[DATA SHOWN Boundary: Start]
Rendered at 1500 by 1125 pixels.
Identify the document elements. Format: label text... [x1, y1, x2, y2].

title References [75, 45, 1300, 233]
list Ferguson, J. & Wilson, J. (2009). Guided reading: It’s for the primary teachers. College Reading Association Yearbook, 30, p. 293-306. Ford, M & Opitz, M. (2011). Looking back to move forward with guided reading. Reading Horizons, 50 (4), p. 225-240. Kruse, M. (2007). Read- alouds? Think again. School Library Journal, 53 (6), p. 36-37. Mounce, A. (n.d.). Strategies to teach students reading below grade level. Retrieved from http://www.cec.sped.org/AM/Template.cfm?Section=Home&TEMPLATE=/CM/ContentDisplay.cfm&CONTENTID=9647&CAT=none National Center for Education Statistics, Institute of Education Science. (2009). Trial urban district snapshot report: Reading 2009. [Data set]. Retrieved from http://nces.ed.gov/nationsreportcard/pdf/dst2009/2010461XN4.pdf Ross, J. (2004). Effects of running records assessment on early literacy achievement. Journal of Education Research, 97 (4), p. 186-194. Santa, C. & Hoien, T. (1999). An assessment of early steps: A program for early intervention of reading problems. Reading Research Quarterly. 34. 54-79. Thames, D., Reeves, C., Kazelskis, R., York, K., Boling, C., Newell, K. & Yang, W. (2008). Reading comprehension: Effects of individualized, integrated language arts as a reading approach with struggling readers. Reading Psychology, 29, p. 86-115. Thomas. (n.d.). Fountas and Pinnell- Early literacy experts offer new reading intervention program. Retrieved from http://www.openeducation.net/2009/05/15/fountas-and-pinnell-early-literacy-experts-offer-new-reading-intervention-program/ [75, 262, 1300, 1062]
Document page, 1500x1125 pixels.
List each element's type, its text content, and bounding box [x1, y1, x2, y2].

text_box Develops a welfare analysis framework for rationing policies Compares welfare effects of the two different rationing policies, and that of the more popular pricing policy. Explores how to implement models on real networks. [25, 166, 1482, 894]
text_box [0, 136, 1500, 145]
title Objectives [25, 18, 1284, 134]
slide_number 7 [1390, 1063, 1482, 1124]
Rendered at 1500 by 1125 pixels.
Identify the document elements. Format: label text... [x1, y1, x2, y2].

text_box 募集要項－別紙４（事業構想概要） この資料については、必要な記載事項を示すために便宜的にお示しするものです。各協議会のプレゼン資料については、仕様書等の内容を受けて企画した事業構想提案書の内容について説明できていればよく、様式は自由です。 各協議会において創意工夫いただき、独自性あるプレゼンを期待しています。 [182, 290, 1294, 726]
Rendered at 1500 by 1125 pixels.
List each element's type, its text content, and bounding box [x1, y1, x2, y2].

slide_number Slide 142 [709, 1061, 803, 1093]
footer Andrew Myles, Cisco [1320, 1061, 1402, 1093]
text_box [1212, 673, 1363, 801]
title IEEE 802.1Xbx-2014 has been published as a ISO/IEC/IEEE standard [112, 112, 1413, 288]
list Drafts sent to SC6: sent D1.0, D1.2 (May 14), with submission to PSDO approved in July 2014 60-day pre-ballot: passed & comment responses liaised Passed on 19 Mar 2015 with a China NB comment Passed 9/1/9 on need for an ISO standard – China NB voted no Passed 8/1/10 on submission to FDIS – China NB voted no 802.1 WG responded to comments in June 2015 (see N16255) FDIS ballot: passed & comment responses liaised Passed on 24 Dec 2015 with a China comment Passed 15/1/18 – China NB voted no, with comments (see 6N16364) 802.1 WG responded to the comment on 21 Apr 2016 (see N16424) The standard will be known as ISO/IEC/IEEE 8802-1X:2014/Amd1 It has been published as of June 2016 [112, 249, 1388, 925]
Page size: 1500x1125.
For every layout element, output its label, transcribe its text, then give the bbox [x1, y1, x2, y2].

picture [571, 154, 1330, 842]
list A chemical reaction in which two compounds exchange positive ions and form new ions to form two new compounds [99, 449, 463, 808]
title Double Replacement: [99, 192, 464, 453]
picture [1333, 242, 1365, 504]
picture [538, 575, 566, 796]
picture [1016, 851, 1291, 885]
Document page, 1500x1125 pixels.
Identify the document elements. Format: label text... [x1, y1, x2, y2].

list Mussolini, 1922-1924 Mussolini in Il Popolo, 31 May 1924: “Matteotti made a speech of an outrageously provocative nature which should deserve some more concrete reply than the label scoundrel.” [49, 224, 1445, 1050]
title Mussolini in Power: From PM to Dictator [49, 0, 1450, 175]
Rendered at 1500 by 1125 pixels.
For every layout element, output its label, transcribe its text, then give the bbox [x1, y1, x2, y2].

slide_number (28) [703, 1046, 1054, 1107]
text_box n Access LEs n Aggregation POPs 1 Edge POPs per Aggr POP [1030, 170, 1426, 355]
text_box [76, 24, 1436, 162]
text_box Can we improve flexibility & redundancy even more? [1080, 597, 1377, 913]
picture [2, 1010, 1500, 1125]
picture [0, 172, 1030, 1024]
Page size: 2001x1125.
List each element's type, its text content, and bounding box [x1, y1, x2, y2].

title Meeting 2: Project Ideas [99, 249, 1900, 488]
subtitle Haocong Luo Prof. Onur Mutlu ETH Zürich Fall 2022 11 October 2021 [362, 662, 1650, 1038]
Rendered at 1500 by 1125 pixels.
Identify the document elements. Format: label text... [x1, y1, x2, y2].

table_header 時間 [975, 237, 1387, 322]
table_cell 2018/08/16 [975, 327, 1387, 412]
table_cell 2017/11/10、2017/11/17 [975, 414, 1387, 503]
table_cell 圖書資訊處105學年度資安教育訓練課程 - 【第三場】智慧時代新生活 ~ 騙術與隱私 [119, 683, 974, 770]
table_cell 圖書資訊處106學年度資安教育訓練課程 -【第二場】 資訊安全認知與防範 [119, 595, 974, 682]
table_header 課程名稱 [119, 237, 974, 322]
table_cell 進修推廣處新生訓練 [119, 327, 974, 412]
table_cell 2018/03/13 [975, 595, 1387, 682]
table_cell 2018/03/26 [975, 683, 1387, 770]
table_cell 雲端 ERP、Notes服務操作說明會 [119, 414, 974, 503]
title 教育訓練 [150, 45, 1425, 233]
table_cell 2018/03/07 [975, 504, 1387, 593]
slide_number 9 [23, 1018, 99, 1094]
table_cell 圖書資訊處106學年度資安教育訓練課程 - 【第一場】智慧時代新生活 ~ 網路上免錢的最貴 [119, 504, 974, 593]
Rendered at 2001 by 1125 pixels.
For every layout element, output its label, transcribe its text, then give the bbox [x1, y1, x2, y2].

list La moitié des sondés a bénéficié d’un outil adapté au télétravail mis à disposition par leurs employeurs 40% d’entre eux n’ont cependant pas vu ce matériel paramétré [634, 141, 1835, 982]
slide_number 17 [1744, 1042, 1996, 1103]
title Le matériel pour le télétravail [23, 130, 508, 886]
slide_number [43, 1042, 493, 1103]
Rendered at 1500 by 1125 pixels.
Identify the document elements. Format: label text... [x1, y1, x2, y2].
[DATA SHOWN Boundary: End]
**REQUEST:** The entries above, copied exactly, form the whole answer.

**EXERCISE OUTPUT:**
Rendered at 1500 by 1125 pixels.
Identify the document elements. Format: label text... [x1, y1, x2, y2].

title References [75, 45, 1300, 233]
list Ferguson, J. & Wilson, J. (2009). Guided reading: It’s for the primary teachers. College Reading Association Yearbook, 30, p. 293-306. Ford, M & Opitz, M. (2011). Looking back to move forward with guided reading. Reading Horizons, 50 (4), p. 225-240. Kruse, M. (2007). Read- alouds? Think again. School Library Journal, 53 (6), p. 36-37. Mounce, A. (n.d.). Strategies to teach students reading below grade level. Retrieved from http://www.cec.sped.org/AM/Template.cfm?Section=Home&TEMPLATE=/CM/ContentDisplay.cfm&CONTENTID=9647&CAT=none National Center for Education Statistics, Institute of Education Science. (2009). Trial urban district snapshot report: Reading 2009. [Data set]. Retrieved from http://nces.ed.gov/nationsreportcard/pdf/dst2009/2010461XN4.pdf Ross, J. (2004). Effects of running records assessment on early literacy achievement. Journal of Education Research, 97 (4), p. 186-194. Santa, C. & Hoien, T. (1999). An assessment of early steps: A program for early intervention of reading problems. Reading Research Quarterly. 34. 54-79. Thames, D., Reeves, C., Kazelskis, R., York, K., Boling, C., Newell, K. & Yang, W. (2008). Reading comprehension: Effects of individualized, integrated language arts as a reading approach with struggling readers. Reading Psychology, 29, p. 86-115. Thomas. (n.d.). Fountas and Pinnell- Early literacy experts offer new reading intervention program. Retrieved from http://www.openeducation.net/2009/05/15/fountas-and-pinnell-early-literacy-experts-offer-new-reading-intervention-program/ [75, 262, 1300, 1062]
Document page, 1500x1125 pixels.
List each element's type, its text content, and bounding box [x1, y1, x2, y2].

text_box Develops a welfare analysis framework for rationing policies Compares welfare effects of the two different rationing policies, and that of the more popular pricing policy. Explores how to implement models on real networks. [25, 166, 1482, 894]
text_box [0, 136, 1500, 145]
title Objectives [25, 18, 1284, 134]
slide_number 7 [1390, 1063, 1482, 1124]
Rendered at 1500 by 1125 pixels.
Identify the document elements. Format: label text... [x1, y1, x2, y2].

text_box 募集要項－別紙４（事業構想概要） この資料については、必要な記載事項を示すために便宜的にお示しするものです。各協議会のプレゼン資料については、仕様書等の内容を受けて企画した事業構想提案書の内容について説明できていればよく、様式は自由です。 各協議会において創意工夫いただき、独自性あるプレゼンを期待しています。 [182, 290, 1294, 726]
Rendered at 1500 by 1125 pixels.
List each element's type, its text content, and bounding box [x1, y1, x2, y2].

slide_number Slide 142 [709, 1061, 803, 1093]
footer Andrew Myles, Cisco [1320, 1061, 1402, 1093]
text_box [1212, 673, 1363, 801]
title IEEE 802.1Xbx-2014 has been published as a ISO/IEC/IEEE standard [112, 112, 1413, 288]
list Drafts sent to SC6: sent D1.0, D1.2 (May 14), with submission to PSDO approved in July 2014 60-day pre-ballot: passed & comment responses liaised Passed on 19 Mar 2015 with a China NB comment Passed 9/1/9 on need for an ISO standard – China NB voted no Passed 8/1/10 on submission to FDIS – China NB voted no 802.1 WG responded to comments in June 2015 (see N16255) FDIS ballot: passed & comment responses liaised Passed on 24 Dec 2015 with a China comment Passed 15/1/18 – China NB voted no, with comments (see 6N16364) 802.1 WG responded to the comment on 21 Apr 2016 (see N16424) The standard will be known as ISO/IEC/IEEE 8802-1X:2014/Amd1 It has been published as of June 2016 [112, 249, 1388, 925]
Page size: 1500x1125.
For every layout element, output its label, transcribe its text, then give the bbox [x1, y1, x2, y2].

picture [571, 154, 1330, 842]
list A chemical reaction in which two compounds exchange positive ions and form new ions to form two new compounds [99, 449, 463, 808]
title Double Replacement: [99, 192, 464, 453]
picture [1333, 242, 1365, 504]
picture [538, 575, 566, 796]
picture [1016, 851, 1291, 885]
Document page, 1500x1125 pixels.
Identify the document elements. Format: label text... [x1, y1, x2, y2].

list Mussolini, 1922-1924 Mussolini in Il Popolo, 31 May 1924: “Matteotti made a speech of an outrageously provocative nature which should deserve some more concrete reply than the label scoundrel.” [49, 224, 1445, 1050]
title Mussolini in Power: From PM to Dictator [49, 0, 1450, 175]
Rendered at 1500 by 1125 pixels.
For every layout element, output its label, transcribe its text, then give the bbox [x1, y1, x2, y2].

slide_number (28) [703, 1046, 1054, 1107]
text_box n Access LEs n Aggregation POPs 1 Edge POPs per Aggr POP [1030, 170, 1426, 355]
text_box [76, 24, 1436, 162]
text_box Can we improve flexibility & redundancy even more? [1080, 597, 1377, 913]
picture [2, 1010, 1500, 1125]
picture [0, 172, 1030, 1024]
Page size: 2001x1125.
List each element's type, its text content, and bounding box [x1, y1, x2, y2].

title Meeting 2: Project Ideas [99, 249, 1900, 488]
subtitle Haocong Luo Prof. Onur Mutlu ETH Zürich Fall 2022 11 October 2021 [362, 662, 1650, 1038]
Rendered at 1500 by 1125 pixels.
Identify the document elements. Format: label text... [x1, y1, x2, y2].

table_header 時間 [975, 237, 1387, 322]
table_cell 2018/08/16 [975, 327, 1387, 412]
table_cell 2017/11/10、2017/11/17 [975, 414, 1387, 503]
table_cell 圖書資訊處105學年度資安教育訓練課程 - 【第三場】智慧時代新生活 ~ 騙術與隱私 [119, 683, 974, 770]
table_cell 圖書資訊處106學年度資安教育訓練課程 -【第二場】 資訊安全認知與防範 [119, 595, 974, 682]
table_header 課程名稱 [119, 237, 974, 322]
table_cell 進修推廣處新生訓練 [119, 327, 974, 412]
table_cell 2018/03/13 [975, 595, 1387, 682]
table_cell 2018/03/26 [975, 683, 1387, 770]
table_cell 雲端 ERP、Notes服務操作說明會 [119, 414, 974, 503]
title 教育訓練 [150, 45, 1425, 233]
table_cell 2018/03/07 [975, 504, 1387, 593]
slide_number 9 [23, 1018, 99, 1094]
table_cell 圖書資訊處106學年度資安教育訓練課程 - 【第一場】智慧時代新生活 ~ 網路上免錢的最貴 [119, 504, 974, 593]
Rendered at 2001 by 1125 pixels.
For every layout element, output its label, transcribe its text, then give the bbox [x1, y1, x2, y2].

list La moitié des sondés a bénéficié d’un outil adapté au télétravail mis à disposition par leurs employeurs 40% d’entre eux n’ont cependant pas vu ce matériel paramétré [634, 141, 1835, 982]
slide_number 17 [1744, 1042, 1996, 1103]
title Le matériel pour le télétravail [23, 130, 508, 886]
slide_number [43, 1042, 493, 1103]
Rendered at 1500 by 1125 pixels.
Identify the document elements. Format: label text... [x1, y1, x2, y2].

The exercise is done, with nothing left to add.